2015 Hosting STEM Camps
Over my freshman summer, I hosted five STEM week long camps for kids aged 9–14 to fund raise for my high school robotics team with the help of a couple dedicated friends.
Last year, the team ran out of savings and needed money to compete in the following year. I decided that turning the previous year’s Lego Mindstorm classes into 3 week of various camps would provide a good opportunity to obtain funding. Although hosting 5 individual camps seemed like a big task to undertake at the time, the task became easier as it was broken into small actionable steps. First, I needed to find one or two dedicated team members who would be able to help with the amount of work needed to prepare and teach the classes. After weeks of pestering and convincing, I was able to bring a fellow team member who organized the previous year’s classes and believed that five classes was too much to achieve. We began to plan the dates and location for the classes. Along with creating the curricula for the classes, I had the experience to work with organizing a shipment of 20 robots from China which was my first time working with a manufacturing company overseas. I also had the chance to setup my first eCommerce website to sell the classes. It was the first time that a website I hosted was actually seen by actual people other than myself. It was a fantastic experience where we were able to work with the next generation of thinkers. Each camp covered a new topic such as Vex Robotics, Scratch Programming, and also Engineering Concepts. Most importantly, each camp brought in new students to work with! Over the three weeks, over 70 kids were able have fun and learn about STEM topics at the same time. At the same time, I learned how to run a successful fundraiser.
1. Making a big impact requires a lot of effort
Preparing for the class was a similar experience to preparing for finals. Hours of time were spent relaying information to parents about the logistics and days were spent on building the curriculum. Many meetings were made to coordinate the logistics of the classes such as when and where the classes would take place. Even after the last stone was set in place, more work needed to be done. I remember being on vacation in Hawaii and replying to questions sent by parents about the classes while I was on my way to the beach. The real fun started on the first day of camp. I was managing an all day Lego Mindstorms class for young 8–9 year old kids who most likely had ADHD and ate over sugared cereal for breakfast. The first day passed smoothly with the students behaving in some manner, but as the week dragged on students began to get too comfortable. Similarly, the volunteers began to get burnt out as getting up early and managing kids all day tends to drain a tremendous amount of energy. However, the effort was worth making as the students had a great experience.
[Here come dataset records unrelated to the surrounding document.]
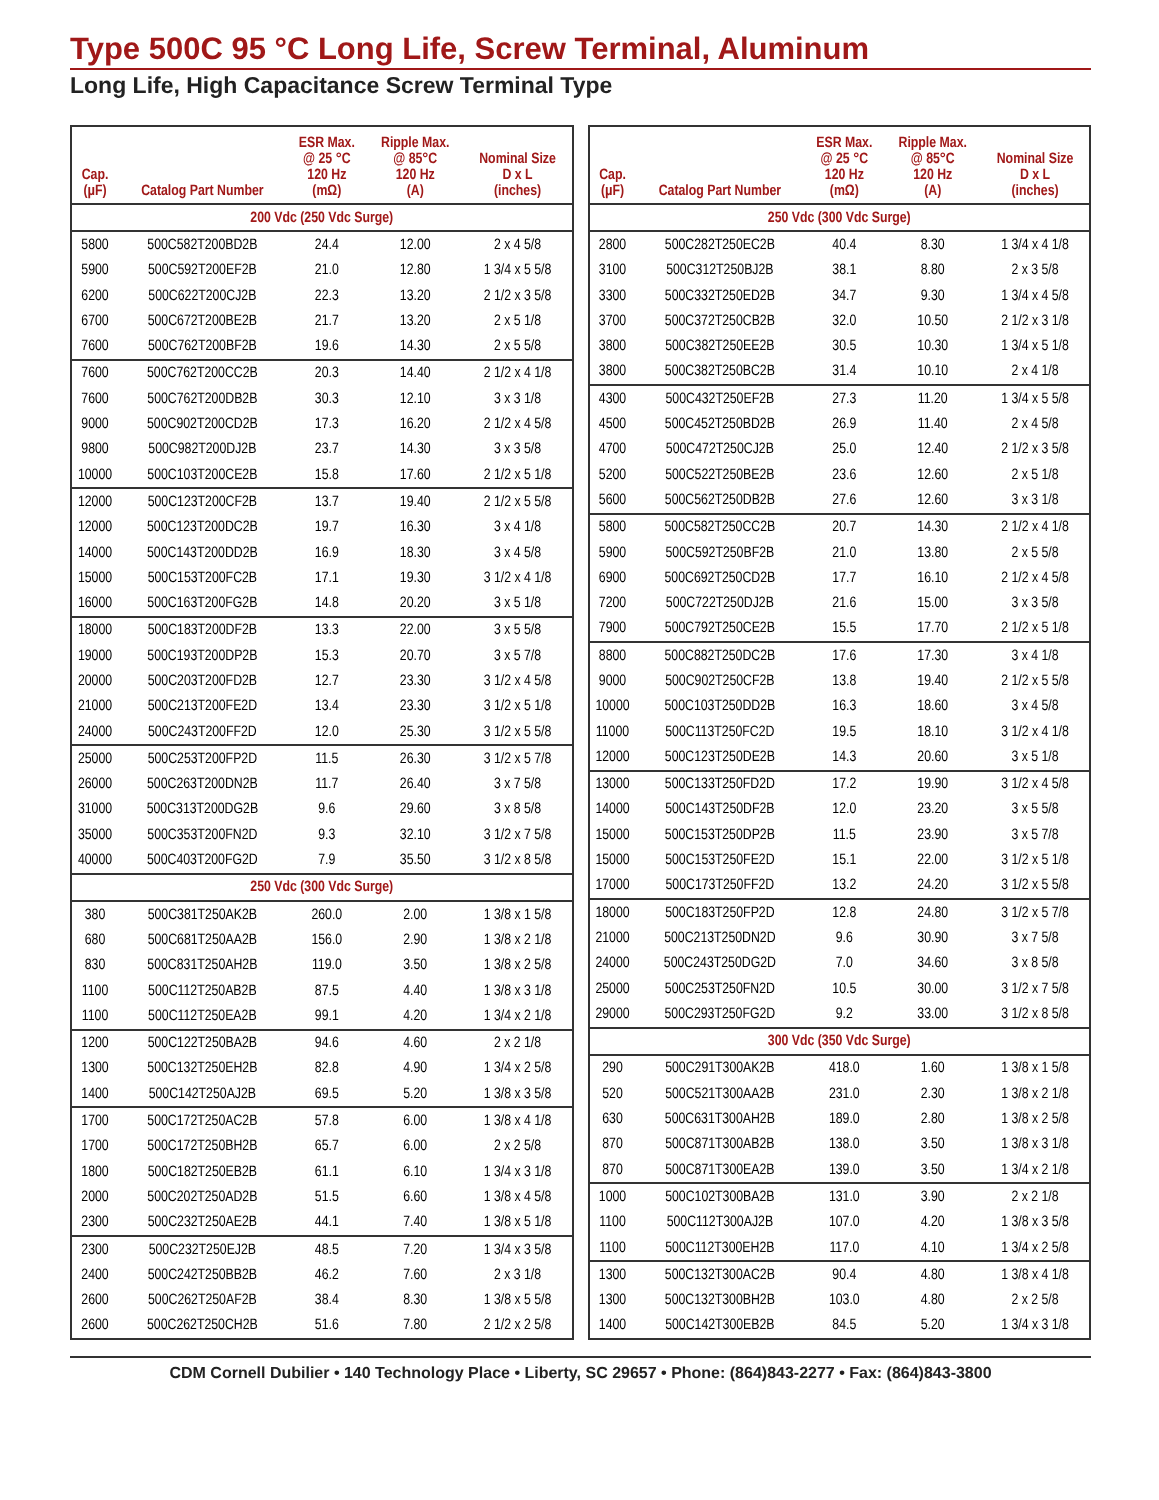Type 500C 95 °C Long Life, Screw Terminal, Aluminum
Long Life, High Capacitance Screw Terminal Type
| Cap. (µF) | Catalog Part Number | ESR Max. @ 25 °C 120 Hz (mΩ) | Ripple Max. @ 85°C 120 Hz (A) | Nominal Size D x L (inches) |
| --- | --- | --- | --- | --- |
| 200 Vdc (250 Vdc Surge) | | | | |
| 5800 | 500C582T200BD2B | 24.4 | 12.00 | 2 x 4 5/8 |
| 5900 | 500C592T200EF2B | 21.0 | 12.80 | 1 3/4 x 5 5/8 |
| 6200 | 500C622T200CJ2B | 22.3 | 13.20 | 2 1/2 x 3 5/8 |
| 6700 | 500C672T200BE2B | 21.7 | 13.20 | 2 x 5 1/8 |
| 7600 | 500C762T200BF2B | 19.6 | 14.30 | 2 x 5 5/8 |
| 7600 | 500C762T200CC2B | 20.3 | 14.40 | 2 1/2 x 4 1/8 |
| 7600 | 500C762T200DB2B | 30.3 | 12.10 | 3 x 3 1/8 |
| 9000 | 500C902T200CD2B | 17.3 | 16.20 | 2 1/2 x 4 5/8 |
| 9800 | 500C982T200DJ2B | 23.7 | 14.30 | 3 x 3 5/8 |
| 10000 | 500C103T200CE2B | 15.8 | 17.60 | 2 1/2 x 5 1/8 |
| 12000 | 500C123T200CF2B | 13.7 | 19.40 | 2 1/2 x 5 5/8 |
| 12000 | 500C123T200DC2B | 19.7 | 16.30 | 3 x 4 1/8 |
| 14000 | 500C143T200DD2B | 16.9 | 18.30 | 3 x 4 5/8 |
| 15000 | 500C153T200FC2B | 17.1 | 19.30 | 3 1/2 x 4 1/8 |
| 16000 | 500C163T200FG2B | 14.8 | 20.20 | 3 x 5 1/8 |
| 18000 | 500C183T200DF2B | 13.3 | 22.00 | 3 x 5 5/8 |
| 19000 | 500C193T200DP2B | 15.3 | 20.70 | 3 x 5 7/8 |
| 20000 | 500C203T200FD2B | 12.7 | 23.30 | 3 1/2 x 4 5/8 |
| 21000 | 500C213T200FE2D | 13.4 | 23.30 | 3 1/2 x 5 1/8 |
| 24000 | 500C243T200FF2D | 12.0 | 25.30 | 3 1/2 x 5 5/8 |
| 25000 | 500C253T200FP2D | 11.5 | 26.30 | 3 1/2 x 5 7/8 |
| 26000 | 500C263T200DN2B | 11.7 | 26.40 | 3 x 7 5/8 |
| 31000 | 500C313T200DG2B | 9.6 | 29.60 | 3 x 8 5/8 |
| 35000 | 500C353T200FN2D | 9.3 | 32.10 | 3 1/2 x 7 5/8 |
| 40000 | 500C403T200FG2D | 7.9 | 35.50 | 3 1/2 x 8 5/8 |
| 250 Vdc (300 Vdc Surge) | | | | |
| 380 | 500C381T250AK2B | 260.0 | 2.00 | 1 3/8 x 1 5/8 |
| 680 | 500C681T250AA2B | 156.0 | 2.90 | 1 3/8 x 2 1/8 |
| 830 | 500C831T250AH2B | 119.0 | 3.50 | 1 3/8 x 2 5/8 |
| 1100 | 500C112T250AB2B | 87.5 | 4.40 | 1 3/8 x 3 1/8 |
| 1100 | 500C112T250EA2B | 99.1 | 4.20 | 1 3/4 x 2 1/8 |
| 1200 | 500C122T250BA2B | 94.6 | 4.60 | 2 x 2 1/8 |
| 1300 | 500C132T250EH2B | 82.8 | 4.90 | 1 3/4 x 2 5/8 |
| 1400 | 500C142T250AJ2B | 69.5 | 5.20 | 1 3/8 x 3 5/8 |
| 1700 | 500C172T250AC2B | 57.8 | 6.00 | 1 3/8 x 4 1/8 |
| 1700 | 500C172T250BH2B | 65.7 | 6.00 | 2 x 2 5/8 |
| 1800 | 500C182T250EB2B | 61.1 | 6.10 | 1 3/4 x 3 1/8 |
| 2000 | 500C202T250AD2B | 51.5 | 6.60 | 1 3/8 x 4 5/8 |
| 2300 | 500C232T250AE2B | 44.1 | 7.40 | 1 3/8 x 5 1/8 |
| 2300 | 500C232T250EJ2B | 48.5 | 7.20 | 1 3/4 x 3 5/8 |
| 2400 | 500C242T250BB2B | 46.2 | 7.60 | 2 x 3 1/8 |
| 2600 | 500C262T250AF2B | 38.4 | 8.30 | 1 3/8 x 5 5/8 |
| 2600 | 500C262T250CH2B | 51.6 | 7.80 | 2 1/2 x 2 5/8 |
| Cap. (µF) | Catalog Part Number | ESR Max. @ 25 °C 120 Hz (mΩ) | Ripple Max. @ 85°C 120 Hz (A) | Nominal Size D x L (inches) |
| --- | --- | --- | --- | --- |
| 250 Vdc (300 Vdc Surge) | | | | |
| 2800 | 500C282T250EC2B | 40.4 | 8.30 | 1 3/4 x 4 1/8 |
| 3100 | 500C312T250BJ2B | 38.1 | 8.80 | 2 x 3 5/8 |
| 3300 | 500C332T250ED2B | 34.7 | 9.30 | 1 3/4 x 4 5/8 |
| 3700 | 500C372T250CB2B | 32.0 | 10.50 | 2 1/2 x 3 1/8 |
| 3800 | 500C382T250EE2B | 30.5 | 10.30 | 1 3/4 x 5 1/8 |
| 3800 | 500C382T250BC2B | 31.4 | 10.10 | 2 x 4 1/8 |
| 4300 | 500C432T250EF2B | 27.3 | 11.20 | 1 3/4 x 5 5/8 |
| 4500 | 500C452T250BD2B | 26.9 | 11.40 | 2 x 4 5/8 |
| 4700 | 500C472T250CJ2B | 25.0 | 12.40 | 2 1/2 x 3 5/8 |
| 5200 | 500C522T250BE2B | 23.6 | 12.60 | 2 x 5 1/8 |
| 5600 | 500C562T250DB2B | 27.6 | 12.60 | 3 x 3 1/8 |
| 5800 | 500C582T250CC2B | 20.7 | 14.30 | 2 1/2 x 4 1/8 |
| 5900 | 500C592T250BF2B | 21.0 | 13.80 | 2 x 5 5/8 |
| 6900 | 500C692T250CD2B | 17.7 | 16.10 | 2 1/2 x 4 5/8 |
| 7200 | 500C722T250DJ2B | 21.6 | 15.00 | 3 x 3 5/8 |
| 7900 | 500C792T250CE2B | 15.5 | 17.70 | 2 1/2 x 5 1/8 |
| 8800 | 500C882T250DC2B | 17.6 | 17.30 | 3 x 4 1/8 |
| 9000 | 500C902T250CF2B | 13.8 | 19.40 | 2 1/2 x 5 5/8 |
| 10000 | 500C103T250DD2B | 16.3 | 18.60 | 3 x 4 5/8 |
| 11000 | 500C113T250FC2D | 19.5 | 18.10 | 3 1/2 x 4 1/8 |
| 12000 | 500C123T250DE2B | 14.3 | 20.60 | 3 x 5 1/8 |
| 13000 | 500C133T250FD2D | 17.2 | 19.90 | 3 1/2 x 4 5/8 |
| 14000 | 500C143T250DF2B | 12.0 | 23.20 | 3 x 5 5/8 |
| 15000 | 500C153T250DP2B | 11.5 | 23.90 | 3 x 5 7/8 |
| 15000 | 500C153T250FE2D | 15.1 | 22.00 | 3 1/2 x 5 1/8 |
| 17000 | 500C173T250FF2D | 13.2 | 24.20 | 3 1/2 x 5 5/8 |
| 18000 | 500C183T250FP2D | 12.8 | 24.80 | 3 1/2 x 5 7/8 |
| 21000 | 500C213T250DN2D | 9.6 | 30.90 | 3 x 7 5/8 |
| 24000 | 500C243T250DG2D | 7.0 | 34.60 | 3 x 8 5/8 |
| 25000 | 500C253T250FN2D | 10.5 | 30.00 | 3 1/2 x 7 5/8 |
| 29000 | 500C293T250FG2D | 9.2 | 33.00 | 3 1/2 x 8 5/8 |
| 300 Vdc (350 Vdc Surge) | | | | |
| 290 | 500C291T300AK2B | 418.0 | 1.60 | 1 3/8 x 1 5/8 |
| 520 | 500C521T300AA2B | 231.0 | 2.30 | 1 3/8 x 2 1/8 |
| 630 | 500C631T300AH2B | 189.0 | 2.80 | 1 3/8 x 2 5/8 |
| 870 | 500C871T300AB2B | 138.0 | 3.50 | 1 3/8 x 3 1/8 |
| 870 | 500C871T300EA2B | 139.0 | 3.50 | 1 3/4 x 2 1/8 |
| 1000 | 500C102T300BA2B | 131.0 | 3.90 | 2 x 2 1/8 |
| 1100 | 500C112T300AJ2B | 107.0 | 4.20 | 1 3/8 x 3 5/8 |
| 1100 | 500C112T300EH2B | 117.0 | 4.10 | 1 3/4 x 2 5/8 |
| 1300 | 500C132T300AC2B | 90.4 | 4.80 | 1 3/8 x 4 1/8 |
| 1300 | 500C132T300BH2B | 103.0 | 4.80 | 2 x 2 5/8 |
| 1400 | 500C142T300EB2B | 84.5 | 5.20 | 1 3/4 x 3 1/8 |
CDM Cornell Dubilier • 140 Technology Place • Liberty, SC 29657 • Phone: (864)843-2277 • Fax: (864)843-3800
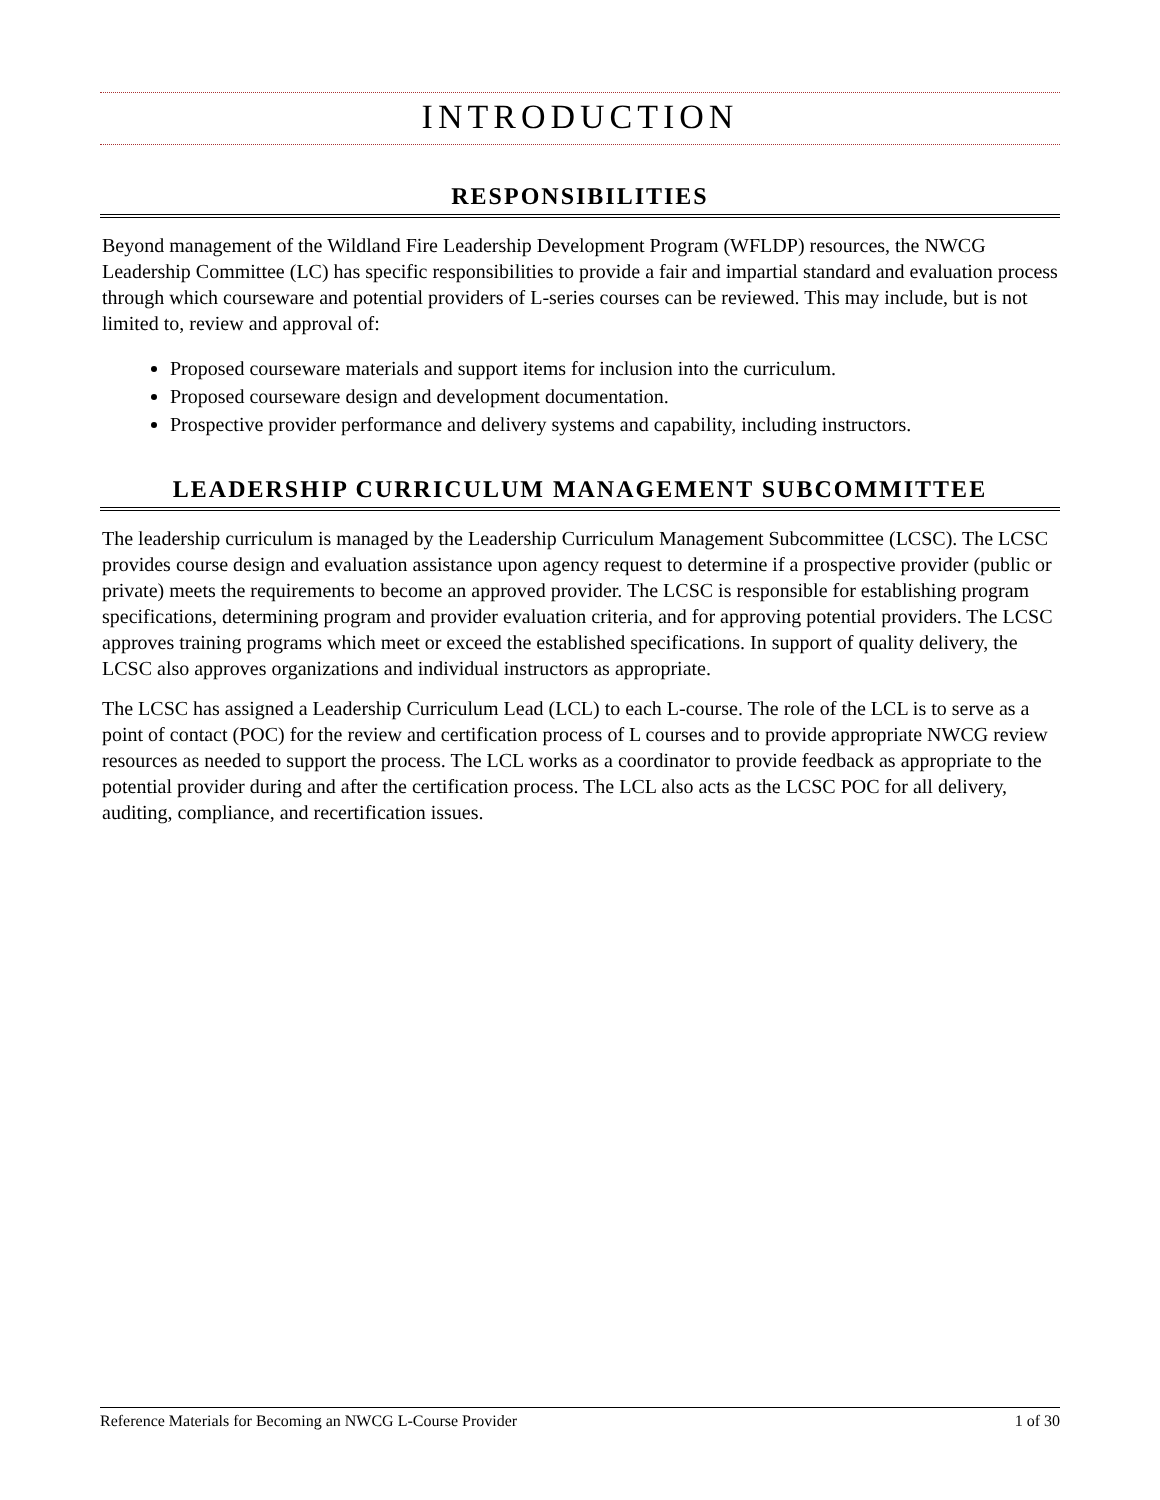INTRODUCTION
RESPONSIBILITIES
Beyond management of the Wildland Fire Leadership Development Program (WFLDP) resources, the NWCG Leadership Committee (LC) has specific responsibilities to provide a fair and impartial standard and evaluation process through which courseware and potential providers of L-series courses can be reviewed. This may include, but is not limited to, review and approval of:
Proposed courseware materials and support items for inclusion into the curriculum.
Proposed courseware design and development documentation.
Prospective provider performance and delivery systems and capability, including instructors.
LEADERSHIP CURRICULUM MANAGEMENT SUBCOMMITTEE
The leadership curriculum is managed by the Leadership Curriculum Management Subcommittee (LCSC). The LCSC provides course design and evaluation assistance upon agency request to determine if a prospective provider (public or private) meets the requirements to become an approved provider. The LCSC is responsible for establishing program specifications, determining program and provider evaluation criteria, and for approving potential providers. The LCSC approves training programs which meet or exceed the established specifications. In support of quality delivery, the LCSC also approves organizations and individual instructors as appropriate.
The LCSC has assigned a Leadership Curriculum Lead (LCL) to each L-course. The role of the LCL is to serve as a point of contact (POC) for the review and certification process of L courses and to provide appropriate NWCG review resources as needed to support the process. The LCL works as a coordinator to provide feedback as appropriate to the potential provider during and after the certification process. The LCL also acts as the LCSC POC for all delivery, auditing, compliance, and recertification issues.
Reference Materials for Becoming an NWCG L-Course Provider 1 of 30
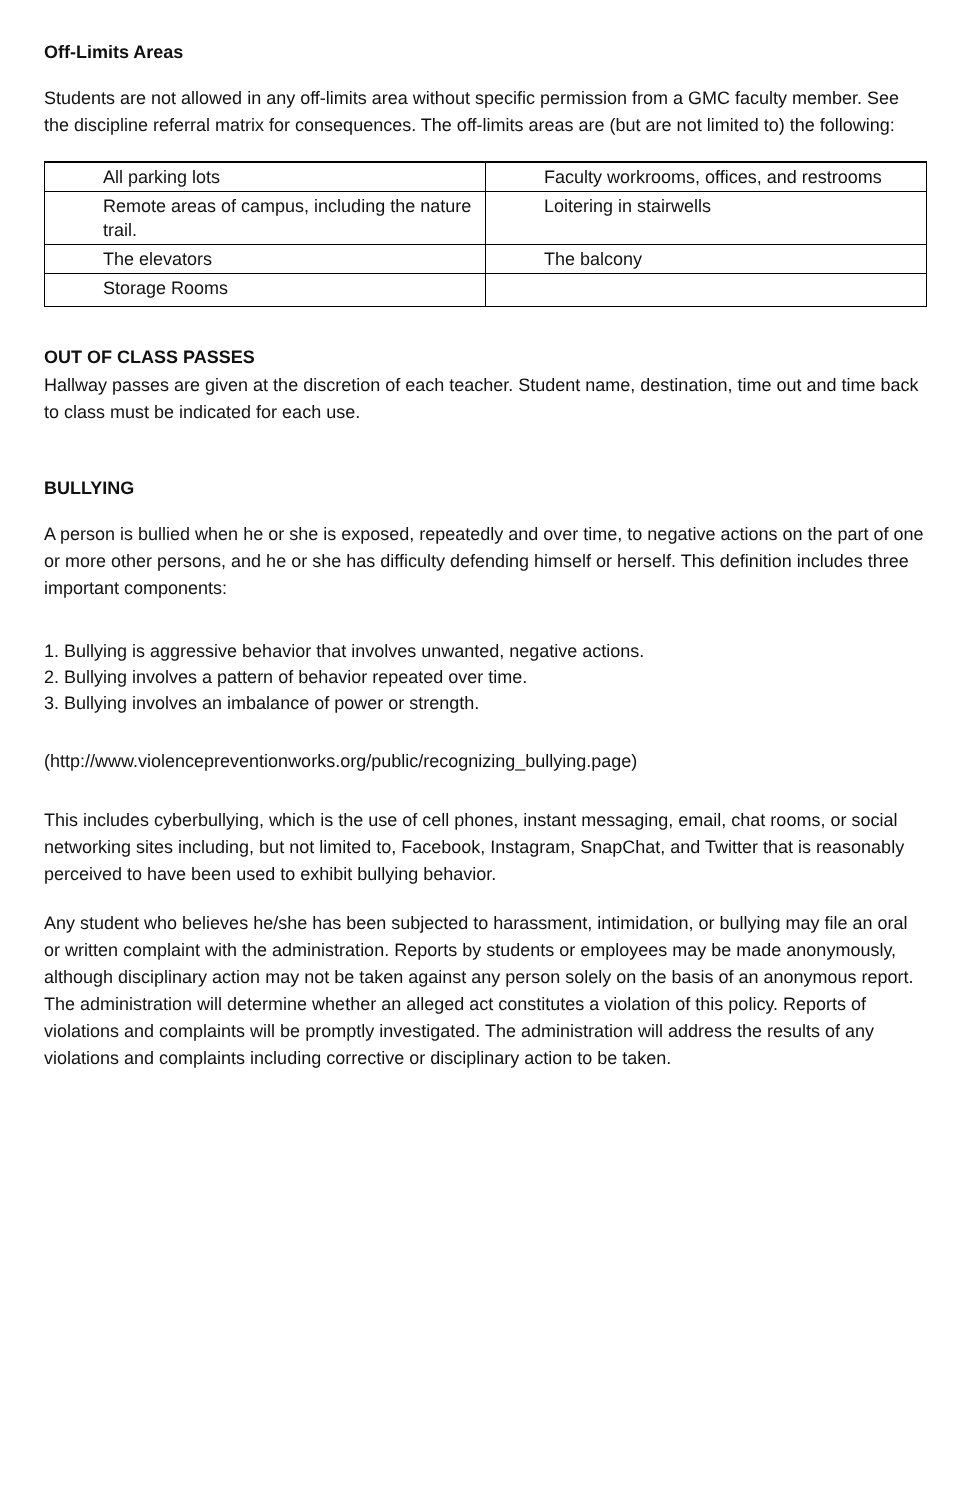Off-Limits Areas
Students are not allowed in any off-limits area without specific permission from a GMC faculty member. See the discipline referral matrix for consequences. The off-limits areas are (but are not limited to) the following:
| All parking lots | Faculty workrooms, offices, and restrooms |
| Remote areas of campus, including the nature trail. | Loitering in stairwells |
| The elevators | The balcony |
| Storage Rooms | |
OUT OF CLASS PASSES
Hallway passes are given at the discretion of each teacher. Student name, destination, time out and time back to class must be indicated for each use.
BULLYING
A person is bullied when he or she is exposed, repeatedly and over time, to negative actions on the part of one or more other persons, and he or she has difficulty defending himself or herself. This definition includes three important components:
1. Bullying is aggressive behavior that involves unwanted, negative actions.
2. Bullying involves a pattern of behavior repeated over time.
3. Bullying involves an imbalance of power or strength.
(http://www.violencepreventionworks.org/public/recognizing_bullying.page)
This includes cyberbullying, which is the use of cell phones, instant messaging, email, chat rooms, or social networking sites including, but not limited to, Facebook, Instagram, SnapChat, and Twitter that is reasonably perceived to have been used to exhibit bullying behavior.
Any student who believes he/she has been subjected to harassment, intimidation, or bullying may file an oral or written complaint with the administration. Reports by students or employees may be made anonymously, although disciplinary action may not be taken against any person solely on the basis of an anonymous report. The administration will determine whether an alleged act constitutes a violation of this policy. Reports of violations and complaints will be promptly investigated. The administration will address the results of any violations and complaints including corrective or disciplinary action to be taken.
2. Community Service works
After a tiring but rewarding three weeks of teaching, the x students left with a determination to learn about STEM and pursue the career. I can’t help but wonder what they would have done without the camp. Unfortunately, I never had the opportunity in my childhood to learn from others about STEM topics. But I had the gift of providing a stepping stone towards what ever passion and career the kids wanted to take.